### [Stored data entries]
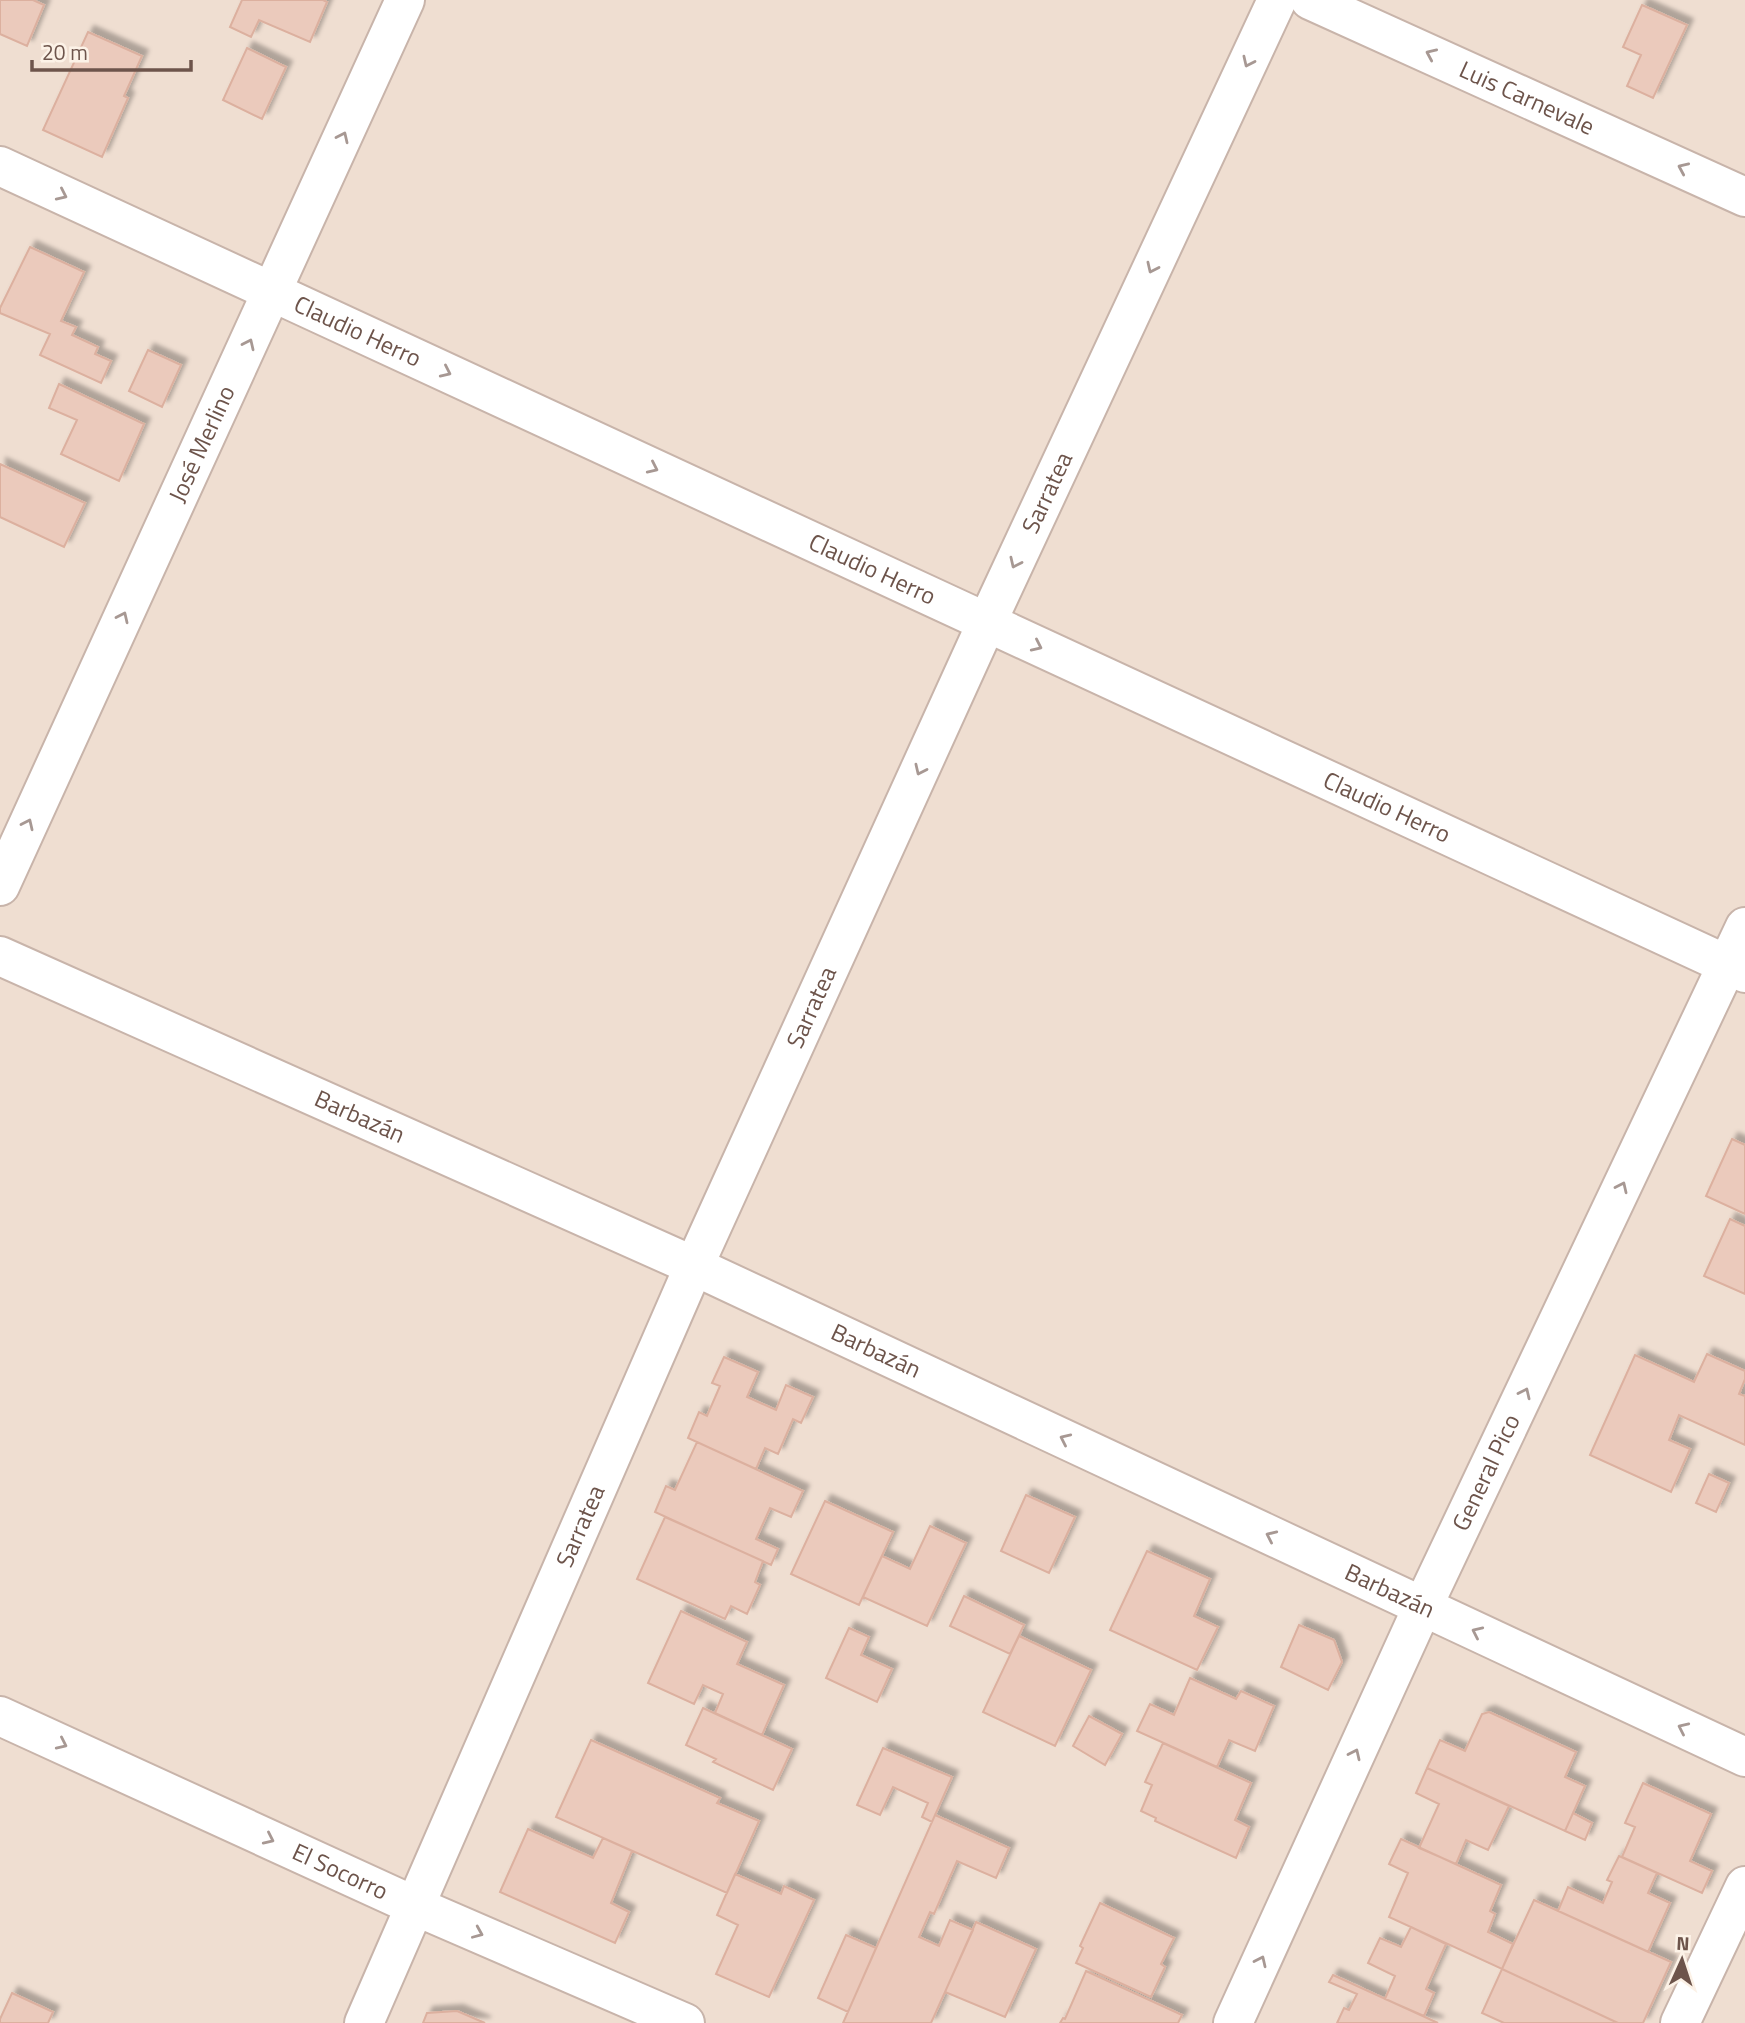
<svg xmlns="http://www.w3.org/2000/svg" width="1745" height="2023" font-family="'Titillium Web',sans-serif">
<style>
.residential{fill:#efded1}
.building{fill:#ebcabc;stroke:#dcb09f;stroke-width:2;filter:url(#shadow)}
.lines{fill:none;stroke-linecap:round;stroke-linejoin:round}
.street-casing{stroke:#c8b4aa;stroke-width:42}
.street{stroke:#fff;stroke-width:38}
.oneway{stroke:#a79893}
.labels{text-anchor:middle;stroke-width:7;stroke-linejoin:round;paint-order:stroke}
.street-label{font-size:24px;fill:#6d544b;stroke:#fcf2e7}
</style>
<defs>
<filter id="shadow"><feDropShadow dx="6" dy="-6" stdDeviation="2" flood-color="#0004"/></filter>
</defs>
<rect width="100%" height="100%" fill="#f9ede1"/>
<path class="residential" d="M0 0H1745V2023H0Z"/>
<path class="building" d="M0 0H33L44 5 27 46 0 34Z
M242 0H323L327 2 310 42 259 20 251 37 230 27Z
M1642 5 1687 25 1653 98 1627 86 1641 55 1623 47Z
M88 32 142 56 124 96 128 98 102 157 43 130Z
M247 48 286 67 262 119 223 100Z
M30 247 84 272 61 321 76 327 72 335 98 347 95 354 111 361 101 383 40 355 50 334 0 313V308Z
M148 350 181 365 162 407 129 391Z
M59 384 144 424 119 481 61 454 77 420 49 408Z
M0 464 85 503 64 547 0 517Z
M1732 1139 1745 1145V1214L1706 1196Z
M1730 1219 1745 1226V1294L1704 1276Z
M1707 1354 1745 1371V1379L1739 1394 1745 1396V1445L1679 1415 1669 1440 1690 1449 1671 1492 1590 1455 1635 1355 1694 1382Z
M724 1357 758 1372 747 1397 776 1410 786 1385 813 1397 801 1423 793 1419 778 1454 765 1448 756 1469 688 1438 699 1412 707 1416 720 1386 712 1383Z
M697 1442 803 1491 791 1517 770 1508 756 1539 778 1549 771 1565 655 1512 666 1486 675 1490Z
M1709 1474 1729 1483 1716 1512 1696 1503Z
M1026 1495 1075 1517 1049 1573 1001 1551Z
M825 1501 893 1532 859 1605 791 1574Z
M665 1517 763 1561 755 1582 760 1585 747 1614 731 1606 725 1619 637 1579Z
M930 1526 966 1543 927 1626 863 1597 882 1556 910 1569Z
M1147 1551 1210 1579 1194 1616 1218 1627 1197 1670 1110 1630Z
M964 1596 1024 1625 1010 1654 950 1626Z
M681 1611 747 1642 737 1664 784 1685 762 1735 715 1713 723 1694 703 1685 694 1704 648 1683Z
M1299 1625 1334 1640 1342 1662 1328 1690 1281 1667Z
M849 1628 869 1637 861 1655 892 1669 877 1702 826 1678Z
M1019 1636 1091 1670 1055 1746 983 1712Z
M1190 1678 1236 1699 1241 1691 1274 1706 1255 1751 1229 1740 1217 1767 1137 1731 1150 1704 1174 1715Z
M703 1708 792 1749 773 1790 713 1762 716 1759 686 1745Z
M1489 1712 1576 1752 1565 1777 1585 1786 1565 1831 1427 1768 1440 1740 1465 1751 1482 1714Z
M1089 1716 1122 1734 1105 1765 1073 1746Z
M591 1740 720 1798 717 1803 759 1821 727 1893 556 1817Z
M1163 1743 1251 1783 1235 1820 1249 1827 1236 1858 1155 1821 1156 1818 1141 1811 1152 1785 1145 1782Z
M883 1748 952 1777 932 1822 922 1817 928 1803 893 1787 880 1815 857 1805Z
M1427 1768 1509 1806 1488 1850 1466 1840 1456 1864 1419 1848 1439 1804 1416 1793Z
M1643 1783 1711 1814 1690 1861 1712 1871 1702 1893 1622 1857 1635 1827 1625 1823Z
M1573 1813 1592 1823 1585 1840 1565 1831Z
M935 1815 1009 1848 996 1878 957 1861 934 1914 930 1912 919 1937 939 1946 950 1920 973 1930 931 2023H843Z
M528 1829 593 1858 603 1838 632 1851 611 1903 629 1912 615 1943 500 1892Z
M1401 1839 1501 1885 1490 1911 1495 1914 1488 1932 1513 1944 1502 1969 1389 1917 1408 1873 1389 1864Z
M1619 1856 1657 1873 1648 1893 1670 1903 1648 1952 1558 1911 1568 1887 1603 1903 1612 1882 1607 1880Z
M735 1874 781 1894 784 1886 814 1900 769 1997 716 1974 738 1925 717 1915Z
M1534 1900 1671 1962 1643 2023H1618L1502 1969Z
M1100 1903 1174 1938 1161 1964 1165 1967 1151 1997 1076 1963 1083 1948 1080 1946Z
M976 1922 1036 1949 1005 2017 945 1992Z
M1411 1927 1446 1944 1426 1989 1434 1993 1424 2016 1385 1999 1395 1976 1368 1963 1380 1938 1401 1947Z
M846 1935 876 1948 848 2012 818 1998Z
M1502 1969 1618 2023H1504L1482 2013Z
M1086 1971 1182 2015 1178 2023H1060L1063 2018 1065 2019Z
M1333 1975 1438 2023H1337L1344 2008 1349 2010 1357 1994 1329 1982Z
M12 1993 53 2012 48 2023H0V2019Z
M457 2011 485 2023H423L427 2013Z"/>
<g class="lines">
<defs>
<g id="street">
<path id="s1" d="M1310 0 1745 197"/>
<path id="s2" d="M0 166 1745 973"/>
<path id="s3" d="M0 886 405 0"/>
<path id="s4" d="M0 956 694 1266 1745 1757"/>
<path id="s5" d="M0 1716 415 1906 685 2023"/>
<path id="s6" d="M364 2023 694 1266 987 622 1277 0"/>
<path id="s7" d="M1233 2023 1423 1606 1745 927"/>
<path d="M1680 2023 1745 1886"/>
</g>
</defs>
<use href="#street" class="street-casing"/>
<use href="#street" class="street"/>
</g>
<defs><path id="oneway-chevron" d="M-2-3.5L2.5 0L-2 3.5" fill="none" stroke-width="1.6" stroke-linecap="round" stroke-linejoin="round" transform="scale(1.75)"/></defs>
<g class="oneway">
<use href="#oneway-chevron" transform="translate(1431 54) rotate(-156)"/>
<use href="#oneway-chevron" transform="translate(1248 62) rotate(115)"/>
<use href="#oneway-chevron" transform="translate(343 137) rotate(-65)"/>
<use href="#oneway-chevron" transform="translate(1683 168) rotate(-156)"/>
<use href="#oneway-chevron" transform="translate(62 195) rotate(25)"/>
<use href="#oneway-chevron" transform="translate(1152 268) rotate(115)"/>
<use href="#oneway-chevron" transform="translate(249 344) rotate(-65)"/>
<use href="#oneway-chevron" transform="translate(446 372) rotate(25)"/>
<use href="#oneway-chevron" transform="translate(653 468) rotate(25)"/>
<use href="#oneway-chevron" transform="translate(1015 563) rotate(115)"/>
<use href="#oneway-chevron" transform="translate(123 617) rotate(-65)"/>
<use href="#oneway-chevron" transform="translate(1037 646) rotate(25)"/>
<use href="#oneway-chevron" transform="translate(920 770) rotate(115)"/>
<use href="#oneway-chevron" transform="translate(28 824) rotate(-65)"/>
<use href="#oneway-chevron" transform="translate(1622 1187) rotate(-65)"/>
<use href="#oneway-chevron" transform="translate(1525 1393) rotate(-65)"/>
<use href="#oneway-chevron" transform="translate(1065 1439) rotate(-155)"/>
<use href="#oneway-chevron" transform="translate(1271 1536) rotate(-155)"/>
<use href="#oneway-chevron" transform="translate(1477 1632) rotate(-155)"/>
<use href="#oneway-chevron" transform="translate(1683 1728) rotate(-155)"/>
<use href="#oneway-chevron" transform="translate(62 1744) rotate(25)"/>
<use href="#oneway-chevron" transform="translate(1355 1754) rotate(-65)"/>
<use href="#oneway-chevron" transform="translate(269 1839) rotate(25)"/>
<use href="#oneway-chevron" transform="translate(478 1933) rotate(23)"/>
<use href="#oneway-chevron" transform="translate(1261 1961) rotate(-65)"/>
</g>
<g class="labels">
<g class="street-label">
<text dy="8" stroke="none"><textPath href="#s1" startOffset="238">Luis Carnevale</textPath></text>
<text dy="8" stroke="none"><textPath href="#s2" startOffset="394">Claudio Herro</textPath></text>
<text dy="8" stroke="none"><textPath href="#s3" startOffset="486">José Merlino</textPath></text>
<text dy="8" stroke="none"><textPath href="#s6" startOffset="1676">Sarratea</textPath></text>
<text dy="8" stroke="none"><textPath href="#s2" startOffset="961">Claudio Herro</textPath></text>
<text dy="8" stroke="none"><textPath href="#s2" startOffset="1528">Claudio Herro</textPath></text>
<text dy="8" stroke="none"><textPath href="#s6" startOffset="1110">Sarratea</textPath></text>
<text dy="8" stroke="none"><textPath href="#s4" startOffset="394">Barbazán</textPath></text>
<text dy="8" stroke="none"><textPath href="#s4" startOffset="961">Barbazán</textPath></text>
<text dy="8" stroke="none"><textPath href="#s7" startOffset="606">General Pico</textPath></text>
<text dy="8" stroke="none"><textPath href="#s6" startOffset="542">Sarratea</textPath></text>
<text dy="8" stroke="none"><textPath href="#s4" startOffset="1528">Barbazán</textPath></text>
<text dy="8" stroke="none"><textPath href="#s5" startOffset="374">El Socorro</textPath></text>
</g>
</g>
<g transform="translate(1682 1960) rotate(3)" stroke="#fcf2e7" stroke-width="5" paint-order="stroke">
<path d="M0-5L12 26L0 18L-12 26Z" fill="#6d544b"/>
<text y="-10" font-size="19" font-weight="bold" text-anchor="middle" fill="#6d544b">N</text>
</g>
<path d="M32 60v10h159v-10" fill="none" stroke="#6d544b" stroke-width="3.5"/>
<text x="42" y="60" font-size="21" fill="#6d544b" stroke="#fcf2e7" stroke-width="5" paint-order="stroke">20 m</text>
</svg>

### [What to work on]
Tally up the lines of the data above where the string "anchor" appears, and give only the count.

### [Answer to this task]
2